[DATA PROVIDED]
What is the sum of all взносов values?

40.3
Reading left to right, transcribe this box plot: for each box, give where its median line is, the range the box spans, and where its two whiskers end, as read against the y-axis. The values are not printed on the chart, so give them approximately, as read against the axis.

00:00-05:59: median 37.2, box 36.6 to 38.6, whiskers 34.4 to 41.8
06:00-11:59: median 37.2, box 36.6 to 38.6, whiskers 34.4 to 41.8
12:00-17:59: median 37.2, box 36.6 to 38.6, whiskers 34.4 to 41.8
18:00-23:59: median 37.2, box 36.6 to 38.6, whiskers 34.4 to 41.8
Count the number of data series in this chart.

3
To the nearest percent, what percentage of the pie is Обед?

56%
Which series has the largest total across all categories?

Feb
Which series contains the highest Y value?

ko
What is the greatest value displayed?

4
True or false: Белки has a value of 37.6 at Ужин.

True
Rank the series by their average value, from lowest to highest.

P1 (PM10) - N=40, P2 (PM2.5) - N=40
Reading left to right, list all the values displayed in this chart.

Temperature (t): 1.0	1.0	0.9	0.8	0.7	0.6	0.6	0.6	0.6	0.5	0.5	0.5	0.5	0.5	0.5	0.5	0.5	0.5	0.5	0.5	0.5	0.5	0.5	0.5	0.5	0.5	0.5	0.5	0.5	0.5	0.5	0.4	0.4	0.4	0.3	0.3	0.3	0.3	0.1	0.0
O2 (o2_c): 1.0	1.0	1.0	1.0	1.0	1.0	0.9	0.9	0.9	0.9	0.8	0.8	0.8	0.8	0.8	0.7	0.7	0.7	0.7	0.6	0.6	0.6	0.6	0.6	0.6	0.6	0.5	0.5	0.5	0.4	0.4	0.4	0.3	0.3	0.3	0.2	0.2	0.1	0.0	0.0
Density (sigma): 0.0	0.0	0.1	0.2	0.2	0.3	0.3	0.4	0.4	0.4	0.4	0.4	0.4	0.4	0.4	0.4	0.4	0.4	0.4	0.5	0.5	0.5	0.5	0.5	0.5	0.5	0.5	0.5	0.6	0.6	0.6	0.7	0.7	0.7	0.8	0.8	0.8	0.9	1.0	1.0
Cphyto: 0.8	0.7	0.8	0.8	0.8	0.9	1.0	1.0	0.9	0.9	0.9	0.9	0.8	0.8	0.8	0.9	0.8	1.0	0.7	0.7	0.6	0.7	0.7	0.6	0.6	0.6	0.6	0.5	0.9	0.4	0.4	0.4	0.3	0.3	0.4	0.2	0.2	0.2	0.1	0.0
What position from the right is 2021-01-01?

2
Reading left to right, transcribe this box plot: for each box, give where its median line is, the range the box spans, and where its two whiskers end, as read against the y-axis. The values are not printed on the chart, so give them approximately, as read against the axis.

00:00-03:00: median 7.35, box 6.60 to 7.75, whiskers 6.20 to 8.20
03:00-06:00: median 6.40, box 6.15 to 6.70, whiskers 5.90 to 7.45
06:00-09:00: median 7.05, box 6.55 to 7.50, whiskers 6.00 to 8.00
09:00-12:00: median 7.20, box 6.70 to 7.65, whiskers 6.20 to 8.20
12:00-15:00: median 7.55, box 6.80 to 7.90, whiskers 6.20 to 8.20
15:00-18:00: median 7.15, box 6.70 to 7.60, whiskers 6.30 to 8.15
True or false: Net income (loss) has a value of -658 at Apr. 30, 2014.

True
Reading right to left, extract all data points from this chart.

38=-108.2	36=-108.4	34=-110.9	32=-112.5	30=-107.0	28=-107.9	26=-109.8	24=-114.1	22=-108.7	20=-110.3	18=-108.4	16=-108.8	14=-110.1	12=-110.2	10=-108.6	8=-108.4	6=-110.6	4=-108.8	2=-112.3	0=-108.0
[/DATA PROVIDED]
● **EXERCISE DETAILS**
Gather every line from the items above that contains the string "chart", matching case exactly.

● **COMPLETED EXERCISE**
Reading left to right, transcribe this box plot: for each box, give where its median line is, the range the box spans, and where its two whiskers end, as read against the y-axis. The values are not printed on the chart, so give them approximately, as read against the axis.
Count the number of data series in this chart.
Reading left to right, list all the values displayed in this chart.
Reading left to right, transcribe this box plot: for each box, give where its median line is, the range the box spans, and where its two whiskers end, as read against the y-axis. The values are not printed on the chart, so give them approximately, as read against the axis.
Reading right to left, extract all data points from this chart.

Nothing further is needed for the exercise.